Il réussit à se faire transférer le 25 septembre 1680 à Fréjus, ce que confirma le pape le 17 mars 1681. Il fit prendre possession de son siège par procureur le 16 août 1681 mais tarda jusqu’au 22 novembre 1682 pour s’y rendre en personne. On lui réserva "une entrée à la porte de la ville avec des tableaux dépeints et autres ornements convenables et honorables", sans oublier "la poudre qui convien[t] au peuple pour lui faire bravade", ni le "présent de gibier, poullailles et flambeaux qui soit honorable."
Il fallait entre-temps préparer la fameuse assemblée du clergé de France qui traiterait de la régale et rédigerait la funeste déclaration de 1682 et obtenir de la Provence des délégués favorables à la cour, ce pour quoi il s’employa avec succès, puisqu’il en fut le premier délégué.
Ayant fait ce que le roi attendait de lui et enfin rejoint son bénéfice, il s’appliqua à l’administrer mais s’y révéla excentrique et violent de caractère et surtout d’une avarice incroyable qui le rendit odieux à tout le monde. Il fallut attendre la disgrâce de son frère en 1693 (cf notice suivante), pour que les langues se délient. On lui fit faire de sérieuses remontrances par son métropolitain qu’il obligea à se déplacer à Fréjus. Finalement convoqué à Paris, il quitta Fréjus fin 1695 qu’il ne revit plus ; il y essuya de vifs reproches de Louis XIV en personne et finit par consentir, le 5 janvier 1697, à céder son évêché à son neveu, Louis, fils d’Antoine. Mais la nomination obtenue, Luc d’Aquin voulut reprendre sa démission, s’opposer au sacre de son neveu qui eut lieu malgré lui dans l’église de Sorbonne, le 16 juin 1697 et rentrer de nouveau en possession de son siège. Ce qu’il prétendit avec opiniâtreté contre Louis d’Aquin et continua encore au début du pontificat de Mgr de Fleury.
On l’exila en Bretagne. Autorisé finalement à rentrer à Paris, il s’y retira auprès de son frère Louis-Thomas (1643-1710), l’ancien prévôt d’Aups devenu doyen de l’église Saint-Thomas-du-Louvre. C’est là qu’il mourut le 2 mars 1718, rue Matignon.

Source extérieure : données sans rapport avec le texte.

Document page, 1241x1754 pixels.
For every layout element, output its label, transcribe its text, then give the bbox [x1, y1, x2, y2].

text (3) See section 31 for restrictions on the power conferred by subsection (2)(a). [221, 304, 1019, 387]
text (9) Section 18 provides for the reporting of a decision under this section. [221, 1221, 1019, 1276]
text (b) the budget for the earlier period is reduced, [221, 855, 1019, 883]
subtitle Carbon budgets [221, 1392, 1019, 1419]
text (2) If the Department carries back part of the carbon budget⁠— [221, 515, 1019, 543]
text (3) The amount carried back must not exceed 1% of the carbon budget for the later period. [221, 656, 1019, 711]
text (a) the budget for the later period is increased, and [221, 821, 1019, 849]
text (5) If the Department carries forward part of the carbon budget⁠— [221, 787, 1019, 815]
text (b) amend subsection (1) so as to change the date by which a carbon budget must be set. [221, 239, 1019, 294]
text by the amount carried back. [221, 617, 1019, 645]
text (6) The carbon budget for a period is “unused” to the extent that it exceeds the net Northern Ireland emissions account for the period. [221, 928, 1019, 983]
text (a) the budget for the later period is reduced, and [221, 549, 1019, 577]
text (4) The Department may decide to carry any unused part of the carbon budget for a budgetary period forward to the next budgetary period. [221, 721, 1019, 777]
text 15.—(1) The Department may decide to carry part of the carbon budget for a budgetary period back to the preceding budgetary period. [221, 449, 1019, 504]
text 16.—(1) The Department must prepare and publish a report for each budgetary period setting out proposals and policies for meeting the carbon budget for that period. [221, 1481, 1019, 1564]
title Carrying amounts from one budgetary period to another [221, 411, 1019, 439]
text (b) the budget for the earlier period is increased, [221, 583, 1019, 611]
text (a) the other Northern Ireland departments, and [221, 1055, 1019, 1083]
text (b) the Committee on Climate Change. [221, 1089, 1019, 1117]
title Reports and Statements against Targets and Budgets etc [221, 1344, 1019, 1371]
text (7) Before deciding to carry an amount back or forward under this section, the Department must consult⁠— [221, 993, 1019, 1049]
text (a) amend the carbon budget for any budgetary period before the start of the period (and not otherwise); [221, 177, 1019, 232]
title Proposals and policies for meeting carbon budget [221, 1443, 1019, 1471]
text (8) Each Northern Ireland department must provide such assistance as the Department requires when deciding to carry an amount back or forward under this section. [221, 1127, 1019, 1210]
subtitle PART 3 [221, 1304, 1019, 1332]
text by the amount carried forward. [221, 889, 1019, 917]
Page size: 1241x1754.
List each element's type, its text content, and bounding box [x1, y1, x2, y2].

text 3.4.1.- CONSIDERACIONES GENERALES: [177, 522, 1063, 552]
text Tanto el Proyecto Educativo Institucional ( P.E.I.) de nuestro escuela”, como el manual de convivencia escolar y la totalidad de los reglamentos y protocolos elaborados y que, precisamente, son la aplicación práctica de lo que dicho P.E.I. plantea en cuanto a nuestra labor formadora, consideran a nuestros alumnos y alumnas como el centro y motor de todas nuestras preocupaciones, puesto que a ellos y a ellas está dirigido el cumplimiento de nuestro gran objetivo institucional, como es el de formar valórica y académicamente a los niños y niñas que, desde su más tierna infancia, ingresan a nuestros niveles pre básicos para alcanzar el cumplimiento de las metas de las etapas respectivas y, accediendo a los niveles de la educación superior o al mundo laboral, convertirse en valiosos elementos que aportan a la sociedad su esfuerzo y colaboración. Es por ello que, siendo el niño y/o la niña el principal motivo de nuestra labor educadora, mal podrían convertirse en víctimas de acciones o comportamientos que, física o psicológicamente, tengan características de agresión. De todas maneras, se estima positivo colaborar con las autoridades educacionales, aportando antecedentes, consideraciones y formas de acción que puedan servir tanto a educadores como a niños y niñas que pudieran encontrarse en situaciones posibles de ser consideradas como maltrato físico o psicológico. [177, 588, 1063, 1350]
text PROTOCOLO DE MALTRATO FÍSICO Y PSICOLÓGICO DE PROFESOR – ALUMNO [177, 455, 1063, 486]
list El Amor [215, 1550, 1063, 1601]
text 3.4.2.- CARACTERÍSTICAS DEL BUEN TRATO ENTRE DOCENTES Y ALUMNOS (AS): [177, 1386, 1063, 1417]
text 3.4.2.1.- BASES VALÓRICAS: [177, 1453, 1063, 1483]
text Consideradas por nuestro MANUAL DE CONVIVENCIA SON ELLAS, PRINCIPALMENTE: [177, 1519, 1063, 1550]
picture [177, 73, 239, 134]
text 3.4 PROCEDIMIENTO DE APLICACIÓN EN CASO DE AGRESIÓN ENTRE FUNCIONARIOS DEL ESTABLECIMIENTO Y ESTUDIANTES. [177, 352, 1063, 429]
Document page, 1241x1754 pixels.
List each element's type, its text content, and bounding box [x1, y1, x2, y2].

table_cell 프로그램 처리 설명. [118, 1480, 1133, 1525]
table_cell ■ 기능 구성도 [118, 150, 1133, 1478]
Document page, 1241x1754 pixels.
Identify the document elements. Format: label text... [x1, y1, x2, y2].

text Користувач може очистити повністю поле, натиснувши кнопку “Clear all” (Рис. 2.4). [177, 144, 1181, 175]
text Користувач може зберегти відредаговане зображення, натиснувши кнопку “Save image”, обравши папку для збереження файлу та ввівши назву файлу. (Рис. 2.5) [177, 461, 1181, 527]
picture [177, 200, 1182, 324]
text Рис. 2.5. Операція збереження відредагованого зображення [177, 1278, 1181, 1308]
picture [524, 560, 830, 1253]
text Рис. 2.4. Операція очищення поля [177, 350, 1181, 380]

Il sera inhumé dans l’église Saint-Thomas-du-Louvre, qui, par sa fusion avec l’église Saint-Nicolas-du-Louvre et sa reconstruction en 1744 deviendra Saint-Louis-du-Louvre (aujourd’hui disparue). Il n’y trouva pas pour autant le repos car c’est là que vint le rejoindre quelques décennies plus tard la dépouille de son deuxième compétiteur, le cardinal de Fleury !
Sous l’Empire, lors du creusement d’une galerie souterraine reliant le Louvre aux Tuileries, sous la place du Carrousel où se situait l’église, son corps qui reposait dans un cercueil de bois enfermé dans un autre de plomb avec l’inscription « Messire Luc d’Aquin, évêque de Fréjus, décédée du 2 mars 1718 a été inhumée le 3 dudit mois de mars, même année, âgé de 77 ans. Requiescat in pace », fut exhumé et transféré dans l’église Saint-Germain-l’Auxerrois. Il fut ouvert pendant la Commune et ré-inhumé au même lieu, dans la chapelle de la Sainte-Vierge, dans un nouveau cercueil de chêne sur lequel on replaça l’inscription.